Getting Data In

Modify event types via API (curl)

Communicator

I'm trying to script something out to create an event type and then set the permissions on it. I've got the creation down just fine:

curl -s -k -H "Authorization: Splunk <authstring>" https://splunksearch:8089/servicesNS/nobody/search/saved/eventtypes -d name=SA-1234 -d search='"host=web01*"' -d tags=alert-shop

However, I'm unable to set the permissions using the above URI. Scouring through the documentation it seems I need to slap the acl of the object via:

curl -s -k -H "Authorization: Splunk <authstring>" https://splunksearch:8089/servicesNS/nobody/search/saved/eventtypes/SA-1234/acl -d perms.read=* -d perms.write=admin,power -d sharing=app"

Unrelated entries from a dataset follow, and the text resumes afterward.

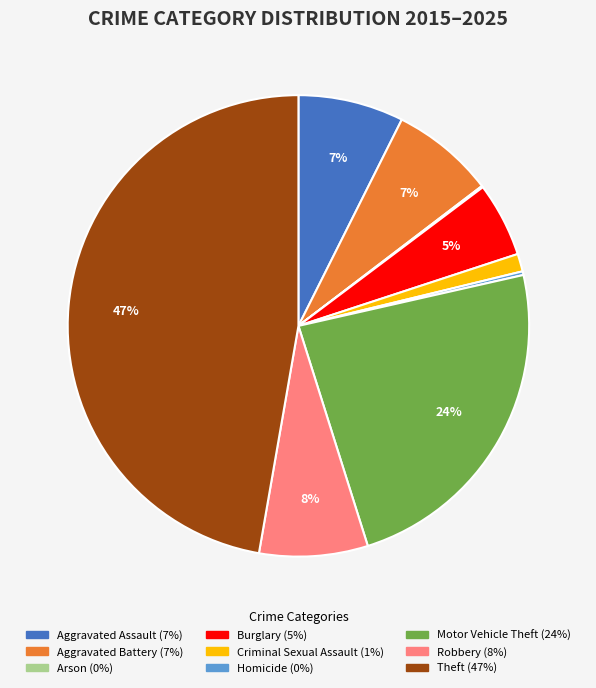

Does Robbery account for over 50% of the chart?

No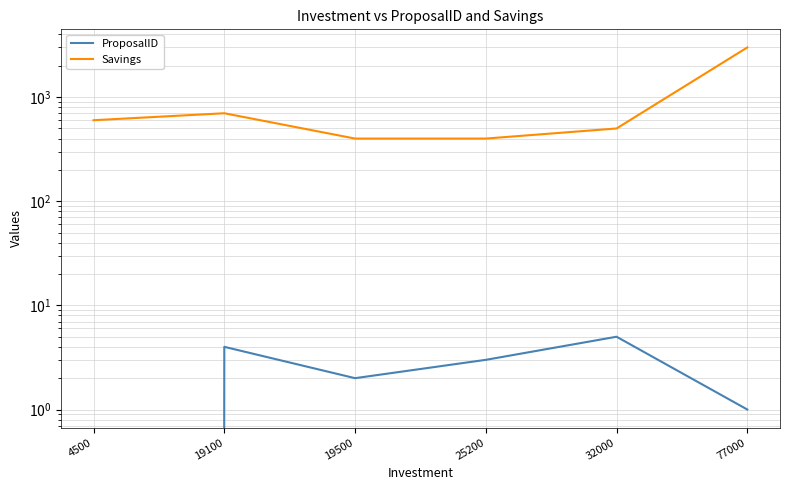

At which label is ProposalID closest to 2?

19500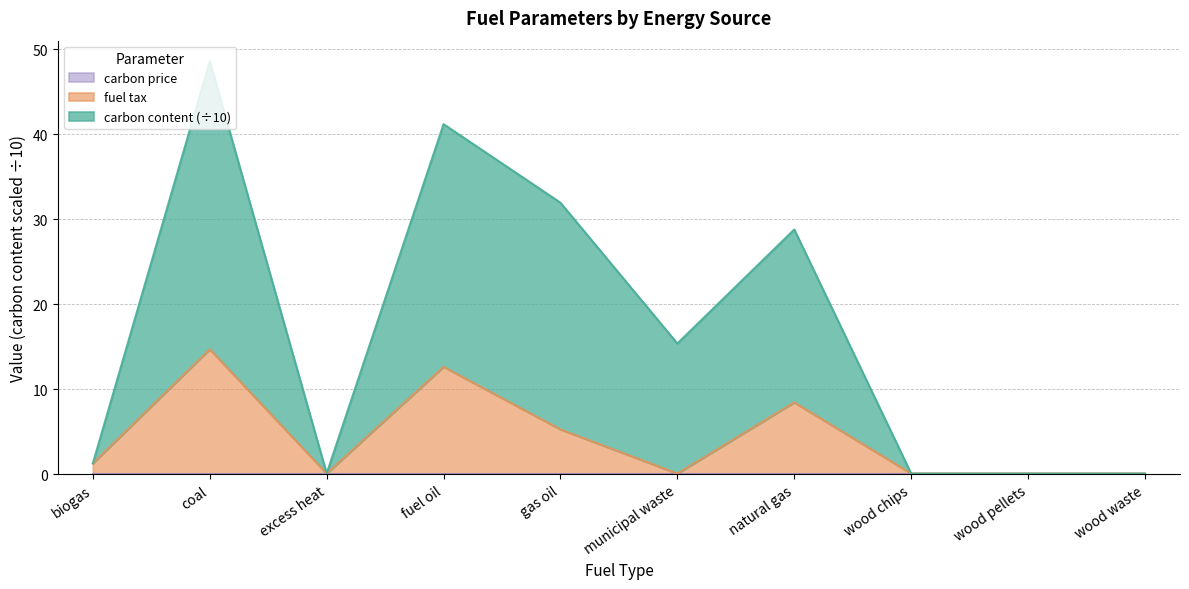

True or false: fuel tax has a value of 1.3 at biogas.

True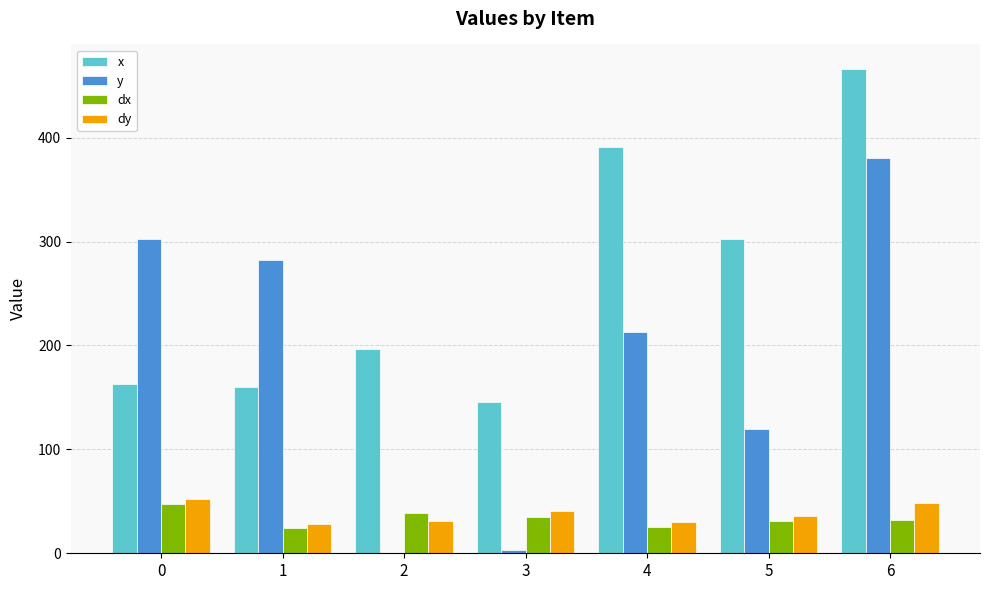

What is the difference between the dx values at 3 and 1?

10.3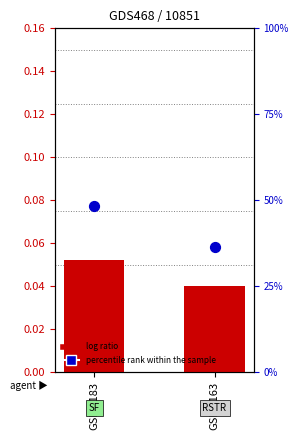

Which series has the largest Y range (max minus min)?

percentile rank within the sample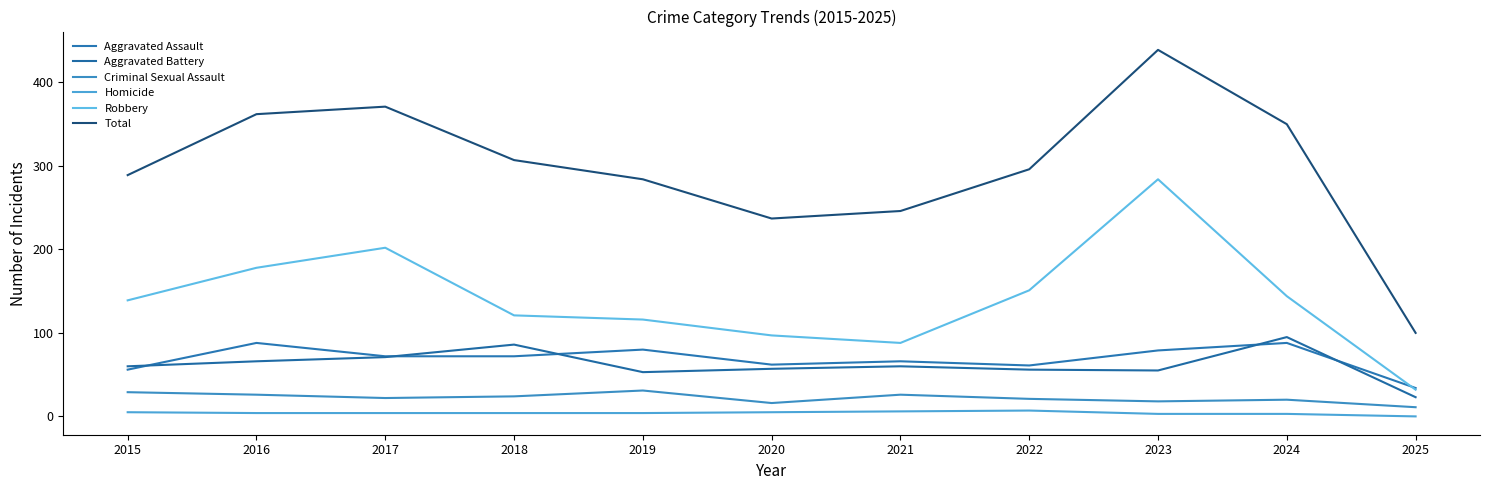

In Criminal Sexual Assault, how many points are higher than both neighbors (excluding endpoints)?

3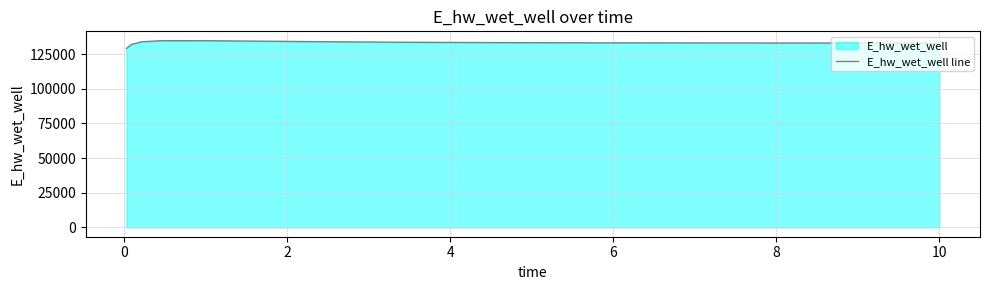

What is the minimum value shown in the chart?

129107.8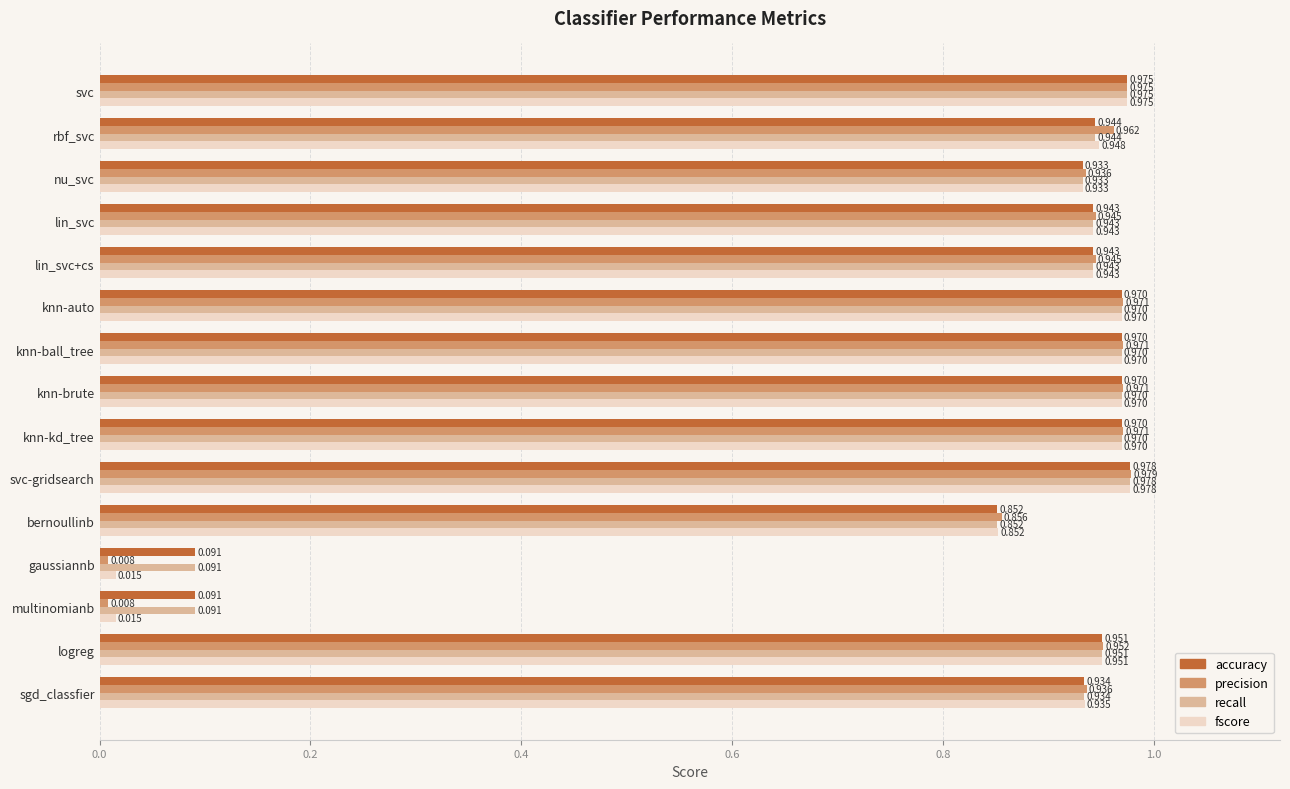

Which series has the widest spread of values?

precision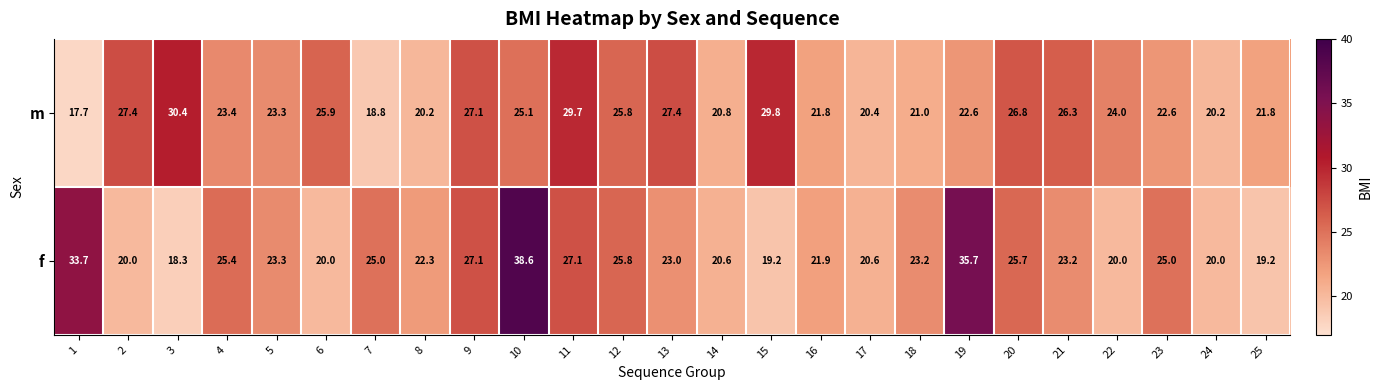

What is the total value across all series at 20?

52.5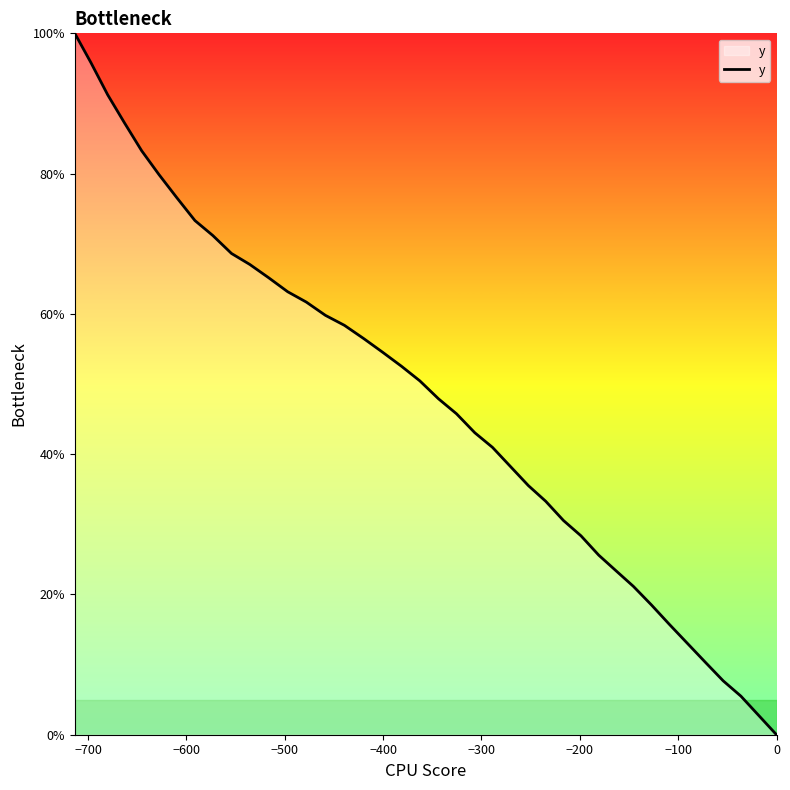

What is the difference between the second highest and minimum values?

95.8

However, the API returns the following :

<msg type="ERROR">In handler &apos;eventtypes&apos;: Argument &quot;perms.read&quot; is not supported by this handler.</msg>

If I remove perms.read it will just complain about another (e.g. sharing=app). How do I properly set the permissions via the API in Splunk 4.3.2?

Tags (2)

Communicator

Never mind... I'm a moron.

You do slap the /acl handler. I had a problem with one of my variable.